## [Materials provided]
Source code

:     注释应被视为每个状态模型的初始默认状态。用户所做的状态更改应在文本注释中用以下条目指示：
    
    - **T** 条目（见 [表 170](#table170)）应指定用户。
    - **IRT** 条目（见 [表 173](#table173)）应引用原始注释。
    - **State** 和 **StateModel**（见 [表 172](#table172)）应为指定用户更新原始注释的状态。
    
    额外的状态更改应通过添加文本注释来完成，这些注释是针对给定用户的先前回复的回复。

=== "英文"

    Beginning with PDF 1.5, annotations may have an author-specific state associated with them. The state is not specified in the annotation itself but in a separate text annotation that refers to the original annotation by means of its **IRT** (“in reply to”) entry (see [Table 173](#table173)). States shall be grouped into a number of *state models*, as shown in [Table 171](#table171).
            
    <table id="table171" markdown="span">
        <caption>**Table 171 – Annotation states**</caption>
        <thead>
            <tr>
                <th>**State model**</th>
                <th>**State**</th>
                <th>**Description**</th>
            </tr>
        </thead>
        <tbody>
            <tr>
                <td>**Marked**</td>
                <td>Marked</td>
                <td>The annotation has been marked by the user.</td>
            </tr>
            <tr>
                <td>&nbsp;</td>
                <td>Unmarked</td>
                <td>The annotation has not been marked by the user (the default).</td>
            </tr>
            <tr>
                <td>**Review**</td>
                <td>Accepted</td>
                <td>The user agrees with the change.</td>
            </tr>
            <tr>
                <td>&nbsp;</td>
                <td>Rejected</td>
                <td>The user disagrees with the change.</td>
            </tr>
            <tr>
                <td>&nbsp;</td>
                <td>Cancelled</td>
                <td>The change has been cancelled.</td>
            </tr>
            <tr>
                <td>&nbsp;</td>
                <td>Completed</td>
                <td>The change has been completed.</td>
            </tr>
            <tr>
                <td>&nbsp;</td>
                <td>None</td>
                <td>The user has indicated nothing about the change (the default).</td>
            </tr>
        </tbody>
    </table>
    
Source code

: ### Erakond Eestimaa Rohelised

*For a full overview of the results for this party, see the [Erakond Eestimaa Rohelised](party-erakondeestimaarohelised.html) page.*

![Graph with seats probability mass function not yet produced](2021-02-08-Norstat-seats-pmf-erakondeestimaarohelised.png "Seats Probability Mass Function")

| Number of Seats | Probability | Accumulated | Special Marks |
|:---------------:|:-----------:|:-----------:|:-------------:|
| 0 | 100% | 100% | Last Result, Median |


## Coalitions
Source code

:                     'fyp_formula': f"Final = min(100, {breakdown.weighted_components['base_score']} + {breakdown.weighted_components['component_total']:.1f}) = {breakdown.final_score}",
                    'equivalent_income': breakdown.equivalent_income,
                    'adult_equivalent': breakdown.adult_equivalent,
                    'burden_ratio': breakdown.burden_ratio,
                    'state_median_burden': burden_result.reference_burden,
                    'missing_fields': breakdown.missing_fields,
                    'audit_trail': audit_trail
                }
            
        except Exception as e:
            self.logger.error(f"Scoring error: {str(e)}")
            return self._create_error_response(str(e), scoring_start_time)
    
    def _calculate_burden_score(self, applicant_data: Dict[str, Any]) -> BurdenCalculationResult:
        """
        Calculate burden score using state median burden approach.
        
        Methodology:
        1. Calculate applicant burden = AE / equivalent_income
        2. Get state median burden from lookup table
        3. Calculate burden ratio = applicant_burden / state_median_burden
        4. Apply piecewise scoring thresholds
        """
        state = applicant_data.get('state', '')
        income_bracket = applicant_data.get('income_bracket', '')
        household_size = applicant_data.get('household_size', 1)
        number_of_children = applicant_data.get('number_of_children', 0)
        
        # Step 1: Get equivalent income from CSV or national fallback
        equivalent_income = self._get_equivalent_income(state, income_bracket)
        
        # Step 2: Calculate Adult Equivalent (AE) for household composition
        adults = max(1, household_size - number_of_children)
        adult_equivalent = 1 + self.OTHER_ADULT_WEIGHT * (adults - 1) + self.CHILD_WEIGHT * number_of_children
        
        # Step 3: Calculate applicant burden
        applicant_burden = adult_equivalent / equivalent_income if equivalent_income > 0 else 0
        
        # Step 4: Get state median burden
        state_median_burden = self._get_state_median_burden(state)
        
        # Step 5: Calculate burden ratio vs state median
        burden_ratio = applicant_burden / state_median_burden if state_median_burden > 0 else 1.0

## [Try it]
Look back at the entries above and repeat, unchanged, every line from the line holding "return self._create_error_response(str(e), scoring_start_time)" through the line holding "Calculate burden score".

## [Answer box]
            return self._create_error_response(str(e), scoring_start_time)
    
    def _calculate_burden_score(self, applicant_data: Dict[str, Any]) -> BurdenCalculationResult:
        """
        Calculate burden score using state median burden approach.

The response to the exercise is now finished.